SOURCE INFORMATION:
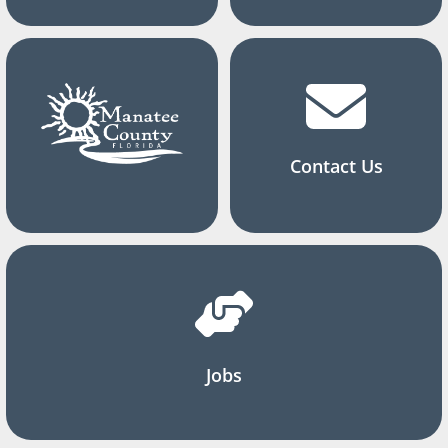
Contact Us
Jobs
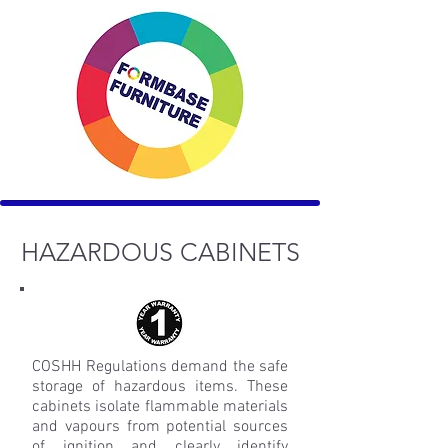
HAZARDOUS CABINETS
COSHH Regulations demand the safe
storage of hazardous items. These
cabinets isolate flammable materials
and vapours from potential sources
of ignition and clearly identify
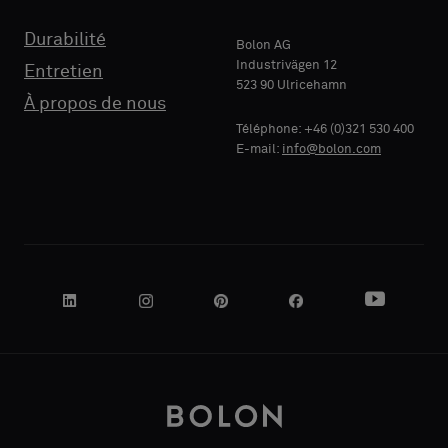
Durabilité
Bolon AG
Industrivägen 12
Entretien
523 90 Ulricehamn
À propos de nous
Téléphone: +46 (0)321 530 400
E-mail:
info@bolon.com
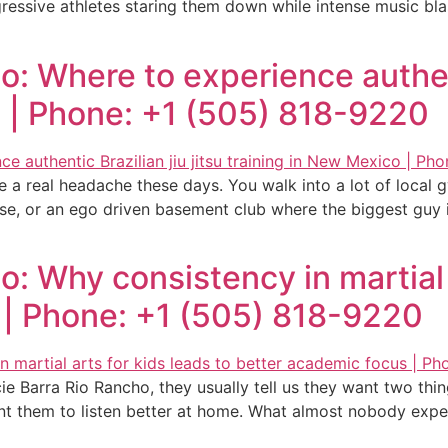
gressive athletes staring them down while intense music bl
: Where to experience authenti
o | Phone: +1 (505) 818-9220
be a real headache these days. You walk into a lot of loca
se, or an ego driven basement club where the biggest guy i
: Why consistency in martial a
 | Phone: +1 (505) 818-9220
e Barra Rio Rancho, they usually tell us they want two thin
nt them to listen better at home. What almost nobody exp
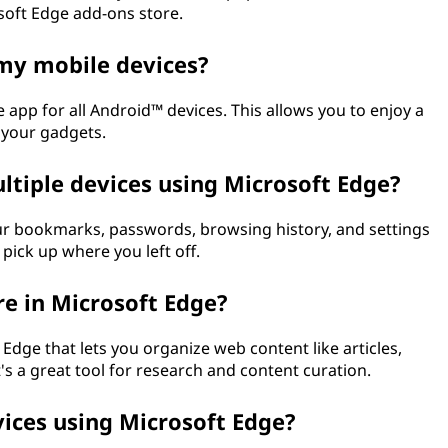
osoft Edge add-ons store.
 my mobile devices?
e app for all Android™ devices. This allows you to enjoy a
 your gadgets.
ltiple devices using Microsoft Edge?
our bookmarks, passwords, browsing history, and settings
 pick up where you left off.
re in Microsoft Edge?
 Edge that lets you organize web content like articles,
It's a great tool for research and content curation.
vices using Microsoft Edge?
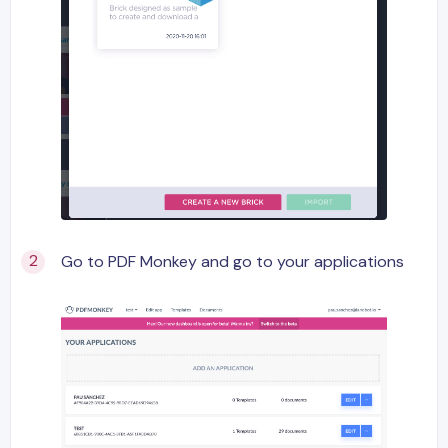
Go to PDF Monkey and go to your applications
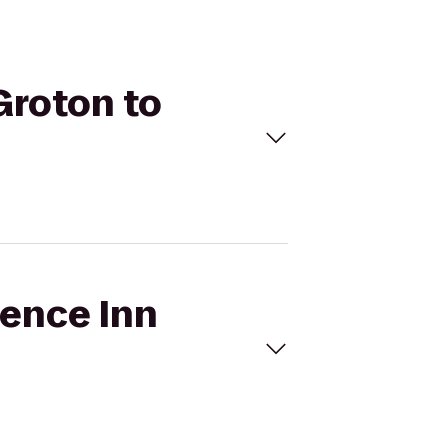
Groton to
dence Inn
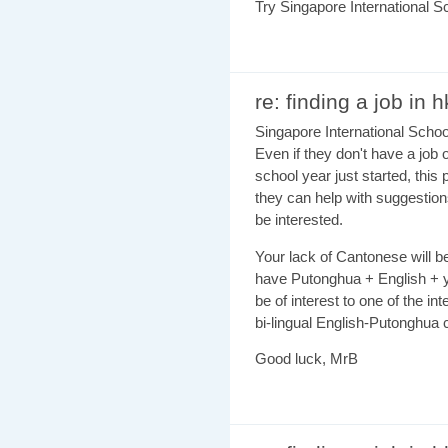
Try Singapore International S
re: finding a job in h
Singapore International Schoo
Even if they don't have a job 
school year just started, this 
they can help with suggestion
be interested.
Your lack of Cantonese will be
have Putonghua + English + yo
be of interest to one of the in
bi-lingual English-Putonghu
Good luck, MrB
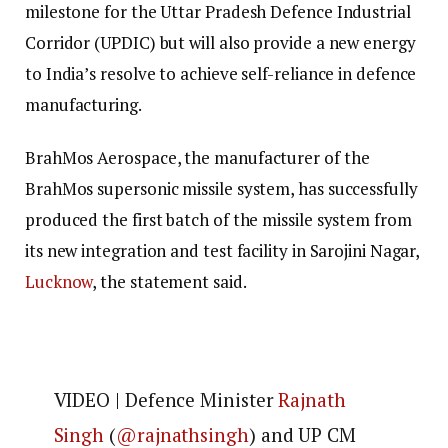
milestone for the Uttar Pradesh Defence Industrial
Corridor (UPDIC) but will also provide a new energy
to India’s resolve to achieve self-reliance in defence
manufacturing.
BrahMos Aerospace, the manufacturer of the
BrahMos supersonic missile system, has successfully
produced the first batch of the missile system from
its new integration and test facility in Sarojini Nagar,
Lucknow
, the statement said.
VIDEO | Defence Minister
Rajnath
Singh
(
@rajnathsingh
) and UP CM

HOW TO COMPLETE THIS TASK: Transcribe all of the records exactly, without reproducing their pictures.

YOUR SOLUTION:
Contact Us
Jobs
HAZARDOUS CABINETS
COSHH Regulations demand the safe
storage of hazardous items. These
cabinets isolate flammable materials
and vapours from potential sources
of ignition and clearly identify
Durabilité
Bolon AG
Industrivägen 12
Entretien
523 90 Ulricehamn
À propos de nous
Téléphone: +46 (0)321 530 400
E-mail:
info@bolon.com
gressive athletes staring them down while intense music bl
: Where to experience authenti
o | Phone: +1 (505) 818-9220
be a real headache these days. You walk into a lot of loca
se, or an ego driven basement club where the biggest guy i
: Why consistency in martial a
 | Phone: +1 (505) 818-9220
e Barra Rio Rancho, they usually tell us they want two thin
nt them to listen better at home. What almost nobody exp
osoft Edge add-ons store.
 my mobile devices?
e app for all Android™ devices. This allows you to enjoy a
 your gadgets.
ltiple devices using Microsoft Edge?
our bookmarks, passwords, browsing history, and settings
 pick up where you left off.
re in Microsoft Edge?
 Edge that lets you organize web content like articles,
It's a great tool for research and content curation.
vices using Microsoft Edge?
Go to PDF Monkey and go to your applications
Groton to
dence Inn
Try Singapore International S
re: finding a job in h
Singapore International Schoo
Even if they don't have a job 
school year just started, this 
they can help with suggestion
be interested.
Your lack of Cantonese will be
have Putonghua + English + yo
be of interest to one of the in
bi-lingual English-Putonghu
Good luck, MrB
milestone for the Uttar Pradesh Defence Industrial
Corridor (UPDIC) but will also provide a new energy
to India’s resolve to achieve self-reliance in defence
manufacturing.
BrahMos Aerospace, the manufacturer of the
BrahMos supersonic missile system, has successfully
produced the first batch of the missile system from
its new integration and test facility in Sarojini Nagar,
Lucknow
, the statement said.
VIDEO | Defence Minister
Rajnath
Singh
(
@rajnathsingh
) and UP CM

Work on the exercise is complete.